What it means to make learning personal (and what it takes)

We need to replace traditional learning, which is no longer fit for purpose, with personal learning where learners forge unique learning paths.
When I was at school – particularly during my teenage years – there was an internal narrative that repeatedly entered my psyche which I imagine many people might relate to. It went something along the lines of, ‘I cannot wait to leave school so I don’t have to learn anymore.’

Thankfully with hindsight, I have managed to make peace with my rebellious self, but it took years to fully acknowledge the impact that traditional learning had on me. I can’t help but reflect on what my experiences might have been like had learning been more personal and meaningful to me – something that all individuals would likely find much more empowering and motivating than the existing system which continues to narrow learning opportunities to suit those who thrive in rote learning models or those with a propensity towards mundane, repetitive tasks.
Conforming to traditional methods and the lack of personal learning

I recall at the beginning of my Primary 3 (age 6/7) noticing a difference in teaching style from the previous year; by this stage most of our learning occurred sitting behind a desk. Forget about play; that was for Kindergarten and Primary 1 and 2 learners, and we were big boys and girls now. Primary 3 was also the year in my culture where testing became part of the norm and I recall sensing the emerging hierarchy forming among my peers. Expectations – be they high or low – locked individuals into groups where they became labelled according to ability and behaviour. And we all knew our place in this perverse system. I would count up the number of years of tests I had left to sit before I was free – the many years ahead seemed bleak to a six year old!

As those years rolled on, and the repetitive conveyor belt of learning ensued, burnout, disengagement, disinterest and detachment increased within me more and more. I was so bored! I would prefer to spend my time during most classes staring out the window and while I acknowledge the flaw in my own character for this seemingly low attention span, I will argue the point that research does show individuals disengage from listening after seven minutes of continuous talking. It is likely that politeness and a conformist culture played a huge part in the passive listen-to-learn model that pervasively embeds itself in many learning communities and cultures around the world, like crawling ivy choking the very bricks and mortar of learning itself. And of course there were those learners labelled ‘badly behaved’ because they could not conform to sitting and listening for long periods of time; but why should they?

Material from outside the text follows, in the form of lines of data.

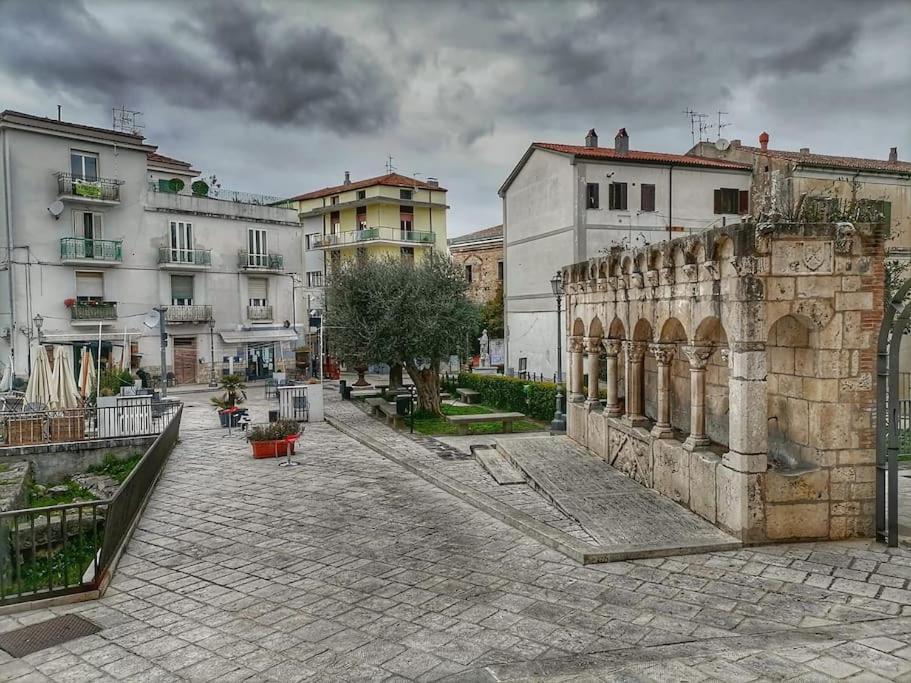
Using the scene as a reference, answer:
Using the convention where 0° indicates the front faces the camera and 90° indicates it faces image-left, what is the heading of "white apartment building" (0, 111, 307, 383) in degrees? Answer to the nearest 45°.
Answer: approximately 315°

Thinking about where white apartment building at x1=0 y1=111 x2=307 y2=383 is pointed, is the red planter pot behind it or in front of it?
in front

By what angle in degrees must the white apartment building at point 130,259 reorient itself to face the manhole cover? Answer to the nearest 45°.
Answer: approximately 45° to its right

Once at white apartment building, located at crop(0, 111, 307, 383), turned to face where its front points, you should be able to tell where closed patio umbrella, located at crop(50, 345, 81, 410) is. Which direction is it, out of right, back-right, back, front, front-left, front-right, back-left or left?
front-right

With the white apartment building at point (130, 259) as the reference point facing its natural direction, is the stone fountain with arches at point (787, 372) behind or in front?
in front

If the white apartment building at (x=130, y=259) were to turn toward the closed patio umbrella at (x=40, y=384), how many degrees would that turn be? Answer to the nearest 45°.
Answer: approximately 45° to its right

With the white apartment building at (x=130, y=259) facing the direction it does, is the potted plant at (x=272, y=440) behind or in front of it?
in front
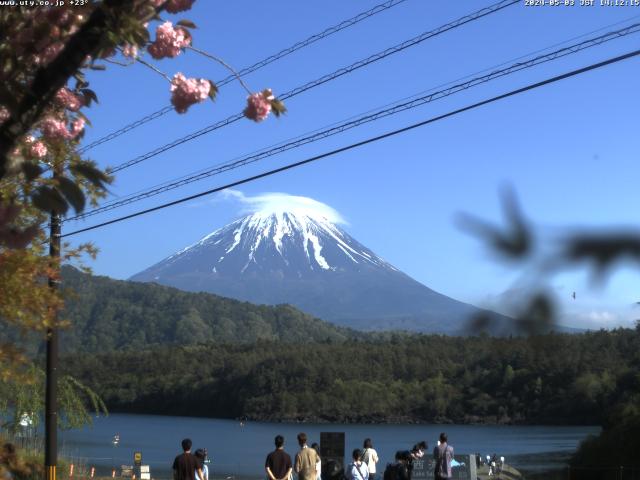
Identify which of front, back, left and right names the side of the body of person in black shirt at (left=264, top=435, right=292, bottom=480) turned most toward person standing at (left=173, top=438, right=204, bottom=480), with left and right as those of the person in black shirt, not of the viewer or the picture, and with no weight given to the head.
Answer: left

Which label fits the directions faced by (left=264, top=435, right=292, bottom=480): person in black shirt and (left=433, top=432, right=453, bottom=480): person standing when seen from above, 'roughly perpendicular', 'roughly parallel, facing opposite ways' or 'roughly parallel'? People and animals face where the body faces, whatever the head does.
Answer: roughly parallel

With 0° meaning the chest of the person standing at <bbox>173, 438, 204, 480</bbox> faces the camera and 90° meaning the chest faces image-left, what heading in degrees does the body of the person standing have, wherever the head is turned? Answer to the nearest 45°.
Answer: approximately 180°

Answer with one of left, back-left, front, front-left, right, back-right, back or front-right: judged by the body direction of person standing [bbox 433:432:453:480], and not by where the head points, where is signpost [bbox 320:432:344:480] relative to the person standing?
front-left

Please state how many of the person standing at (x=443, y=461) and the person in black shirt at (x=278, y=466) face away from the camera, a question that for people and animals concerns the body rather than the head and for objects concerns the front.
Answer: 2

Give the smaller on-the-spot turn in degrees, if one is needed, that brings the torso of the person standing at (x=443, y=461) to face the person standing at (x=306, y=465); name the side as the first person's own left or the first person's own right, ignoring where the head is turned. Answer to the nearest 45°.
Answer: approximately 135° to the first person's own left

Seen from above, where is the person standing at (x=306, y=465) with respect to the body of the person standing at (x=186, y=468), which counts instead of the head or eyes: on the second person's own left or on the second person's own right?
on the second person's own right

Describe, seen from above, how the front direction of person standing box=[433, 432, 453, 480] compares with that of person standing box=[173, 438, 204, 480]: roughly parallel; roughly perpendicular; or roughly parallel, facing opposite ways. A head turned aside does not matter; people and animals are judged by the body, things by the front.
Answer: roughly parallel

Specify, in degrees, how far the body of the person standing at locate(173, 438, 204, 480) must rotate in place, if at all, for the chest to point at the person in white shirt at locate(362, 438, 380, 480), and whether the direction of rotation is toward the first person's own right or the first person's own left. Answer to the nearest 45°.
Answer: approximately 45° to the first person's own right

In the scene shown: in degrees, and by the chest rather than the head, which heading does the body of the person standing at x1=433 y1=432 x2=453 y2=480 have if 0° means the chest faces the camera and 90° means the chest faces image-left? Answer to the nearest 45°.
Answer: approximately 180°

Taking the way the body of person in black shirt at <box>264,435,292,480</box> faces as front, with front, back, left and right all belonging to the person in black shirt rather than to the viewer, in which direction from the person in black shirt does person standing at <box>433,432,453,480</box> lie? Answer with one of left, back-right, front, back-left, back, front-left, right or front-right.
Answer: front-right

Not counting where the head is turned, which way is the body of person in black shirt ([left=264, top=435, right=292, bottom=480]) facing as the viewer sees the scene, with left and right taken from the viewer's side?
facing away from the viewer

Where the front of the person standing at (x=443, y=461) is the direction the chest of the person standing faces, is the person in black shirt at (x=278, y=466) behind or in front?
behind

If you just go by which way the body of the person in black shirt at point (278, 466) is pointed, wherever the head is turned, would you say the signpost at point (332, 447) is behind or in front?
in front
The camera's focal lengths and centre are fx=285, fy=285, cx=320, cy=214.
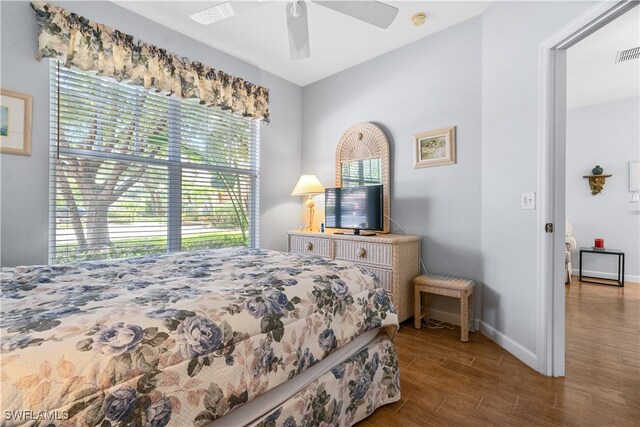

Emerging from school I wrestled with some existential questions; was there something wrong with me? Why did I not want to learn? Why was I so bored? Was I different? I inherited negative associations with learning long after I had left.
Shifting community mindsets and expectations towards personal learning

Fast-forward some years after leaving school and would you believe the great irony – you may have guessed – I became a teacher! I entered into the system as an elementary practitioner, acknowledging its flaws and determined to make a positive change. While I did my best to provide a learning environment that offered learners the opportunity to learn in a variety of ways and even empower them to design their own learning when possible, the stranglehold of standardised assessment forced my hand out of continuing to work in a job that I grew to love (the kids, the connections, the community) but ultimately felt disenfranchised by because I felt I was failing the kids – this time as an educator.

During my years of professional practice, I came to empathise more – and still do – with the pressure teachers face in delivering the same content to learners of varied abilities and interests through mandated curricula. It is this very pressure that calls into question whether schools do kill creativity and remove the fun from learning. And as we enter into what I sense is a new era and narrative for learning, I feel that the most important thing we can offer emerging generations of young learners is communities where they are placed at the centre of their own learning, and where educators can become facilitators in the truest sense of the word; free to coach and guide learners on their own uniquely designed personal learning paths free from the constraints of a standardised assessment model that is no longer fit for purpose. This is personal learning, which we at Learnlife advocate for and believe the world is ready for it.